Bukowski’s “Post Office” was gifted to me by a great friend, a best friend. He knew me well enough to know that I needed a post in the road, a distraction, some sage advice. Ever since that time, Bukowski has been a welcome voice in my head as well as a witness of the suffering that can be endured in this life.
He’s a hard man for many to love. His shortcomings, which are many, alienate those who can’t think critically in the knee jerk reality of a politically correct driven universe. However, if you can sit back and allow him to invade your space, Bukowski shows an adept ability to grab you with his words and make you realize that when you’re dealing with life there is no politics, just what exists despite our best efforts to contort what comes our way into mind-numbing saccharin delusions.

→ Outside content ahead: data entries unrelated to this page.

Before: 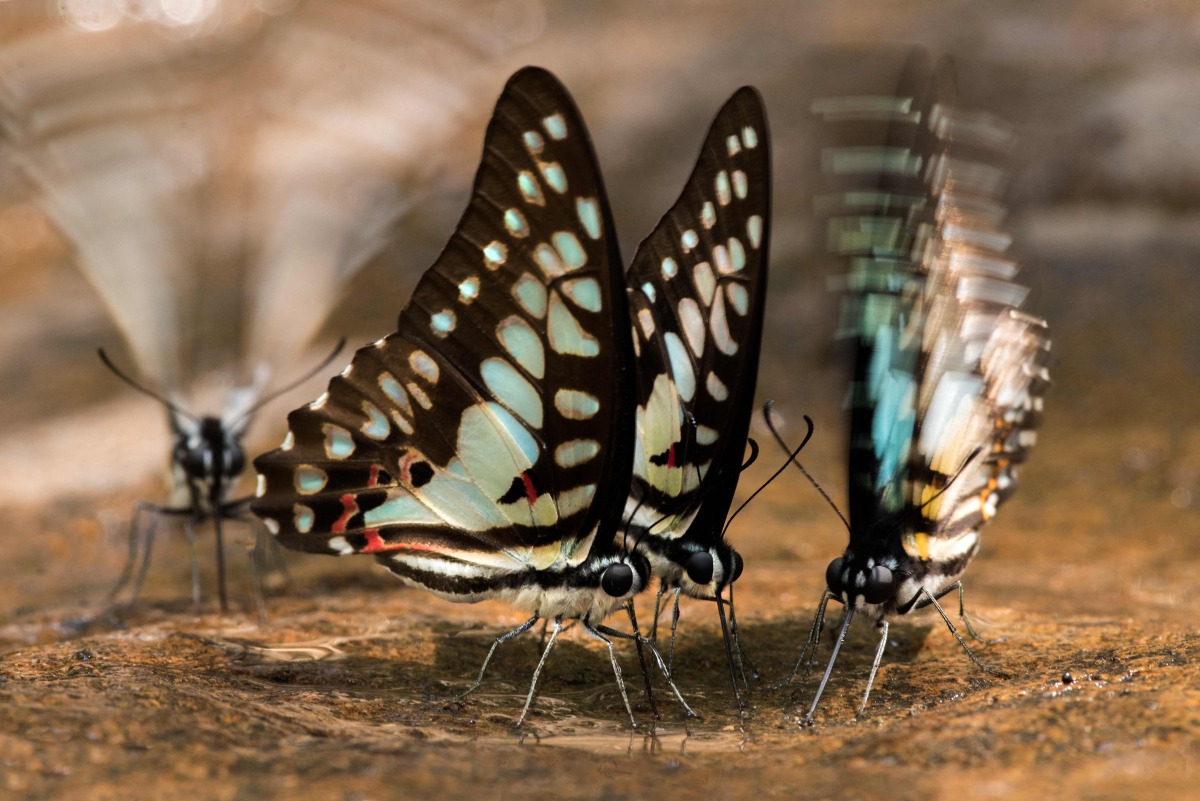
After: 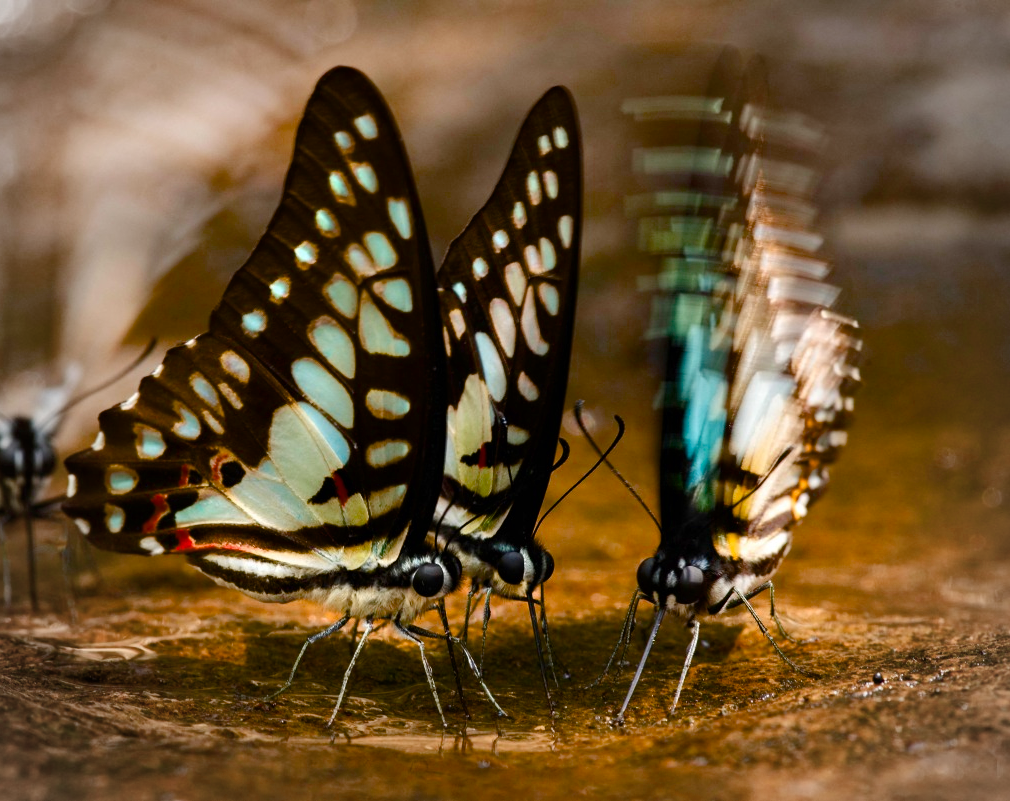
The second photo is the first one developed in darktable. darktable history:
color balance rgb: linear chroma grading › global chroma 8.098%, perceptual saturation grading › global saturation 20%, perceptual saturation grading › highlights -25.242%, perceptual saturation grading › shadows 49.455%, global vibrance 16.654%, saturation formula JzAzBz (2021)
vignetting: fall-off start 71.87%, brightness -0.286
crop: left 15.815%
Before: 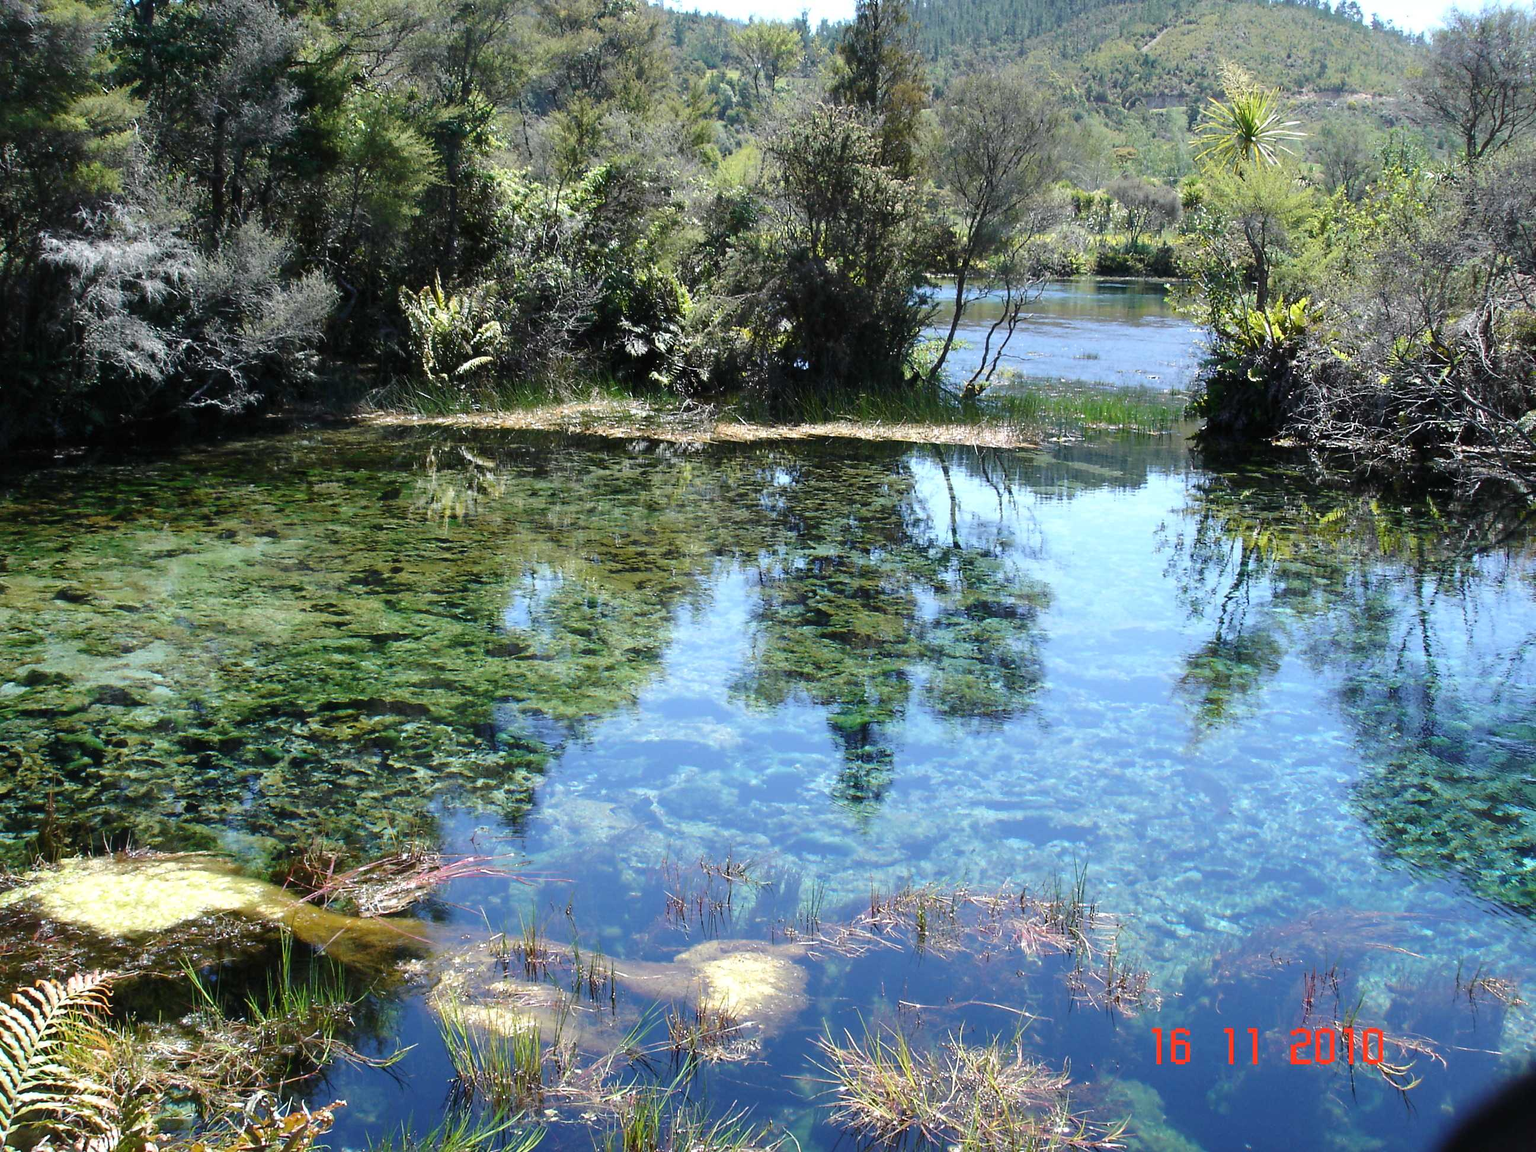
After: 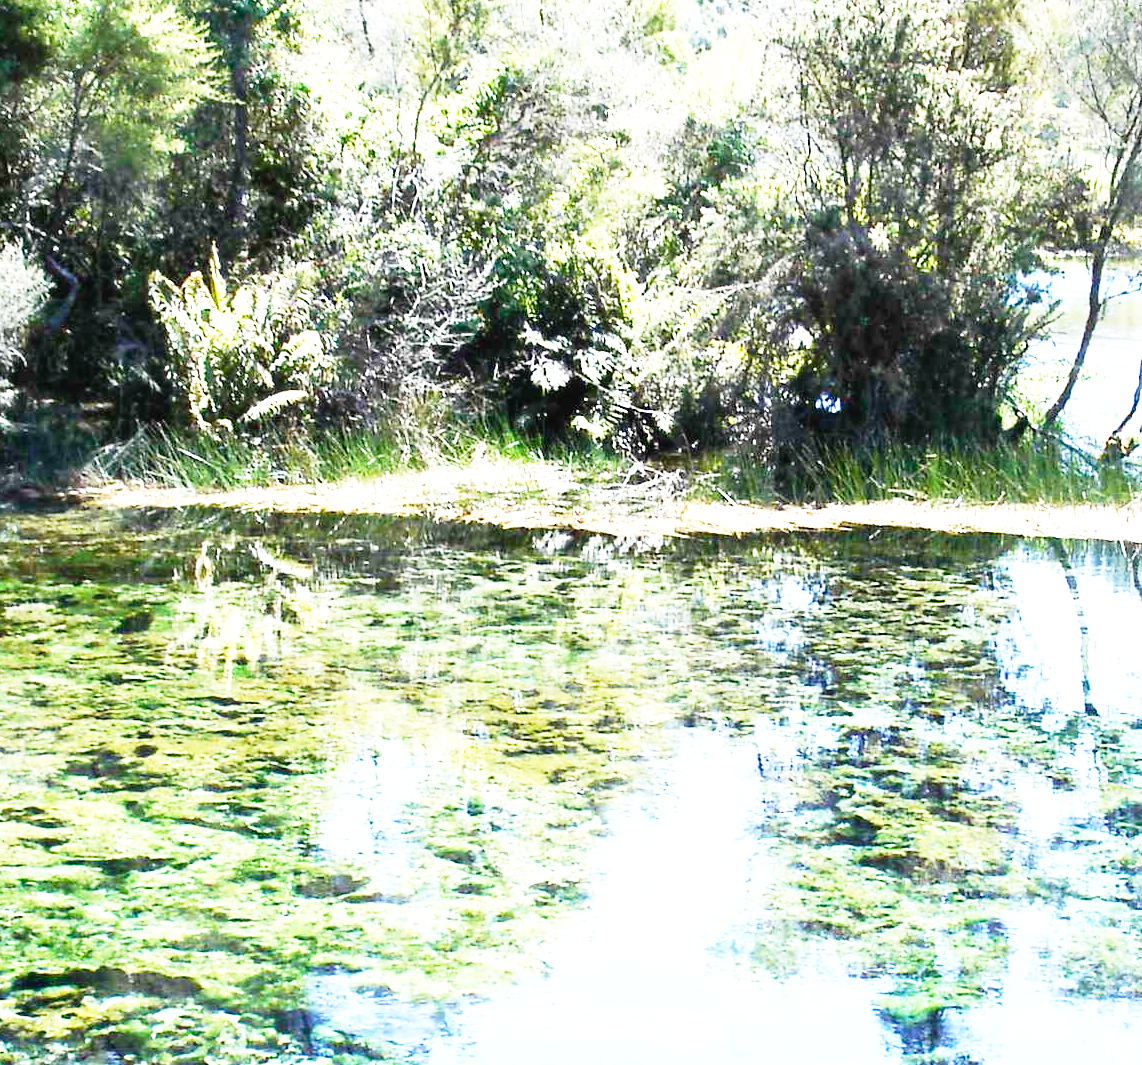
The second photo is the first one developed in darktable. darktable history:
base curve: curves: ch0 [(0, 0) (0.012, 0.01) (0.073, 0.168) (0.31, 0.711) (0.645, 0.957) (1, 1)], preserve colors none
crop: left 20.248%, top 10.86%, right 35.675%, bottom 34.321%
exposure: black level correction 0, exposure 1.379 EV, compensate exposure bias true, compensate highlight preservation false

Below is a poem, that has always spoken to me. It is especially apropos in light of the shitshow currently surrounding us on many levels. Give Bukowski a chance. You won’t be sorry. There is integrity and compassion in the suffering he painted in his words, and there is nothing more gratifying to me than in finding a soul in this world that can articulate how I feel, even though I didn’t know I felt that way to begin with.
by Charles Bukowski
Born like this
As the chalk faces smile
As Mrs. Death laughs
As the elevators break
As political landscapes dissolve
As the supermarket bag boy holds a college degree
As the oily fish spit out their oily prey
As the sun is masked
Born like this
Into these carefully mad wars
Into the sight of broken factory windows of emptiness
Into bars where people no longer speak to each other
Into fist fights that end as shootings and knifings
Born into this
Into hospitals which are so expensive that it’s cheaper to die
Into lawyers who charge so much it’s cheaper to plead guilty
Into a country where the jails are full and the madhouses closed
Into a place where the masses elevate fools into rich heroes
Born into this
Walking and living through this
Dying because of this
Muted because of this
Because of this
Fooled by this
Used by this
Pissed on by this
Made crazy and sick by this
The heart is blackened
The fingers reach for the throat
The fingers reach toward an unresponsive god
The fingers reach for the bottle
We are born into this sorrowful deadliness
We are born into a government 60 years in debt
That soon will be unable to even pay the interest on that debt
And the banks will burn
Money will be useless
There will be open and unpunished murder in the streets
It will be guns and roving mobs
Land will be useless
Food will become a diminishing return
Nuclear power will be taken over by the many
Explosions will continually shake the earth
Radiated robot men will stalk each other
The rich and the chosen will watch from space platforms
Dante’s Inferno will be made to look like a children’s playground
The sun will not be seen and it will always be night
Trees will die
All vegetation will die
Radiated men will eat the flesh of radiated men
The sea will be poisoned
The lakes and rivers will vanish
Rain will be the new gold
The rotting bodies of men and animals will stink in the dark wind
The last few survivors will be overtaken by new and hideous diseases
And the space platforms will be destroyed by attrition
The petering out of supplies
The natural effect of general decay
And there will be the most beautiful silence never heard
Born out of that.
The sun still hidden there
Awaiting the next chapter.
3 thoughts on ““Don’t Try””
A friend who had read something I wrote recently asked me who I loved more, Twain or Bukowski. I had to admit I knew nothing of Bukowski. Started with Post Office, read it while at “lunch” on the overnight shift of a new job at the lowest point in my life. Possibly saved my life. Just found his biography on Netflix. It was insightful. If you search hard enough you can find Factotum on Youtube. It is a Norwegian film in English with Spanish subtitles with Matt Dillon at Bukowki.
Tough choice between those two. Love both of their senses of humor. His biography on Netlix is pretty cool. In fact, he recites the poem I posted here. I haven’t seen Factotum yet.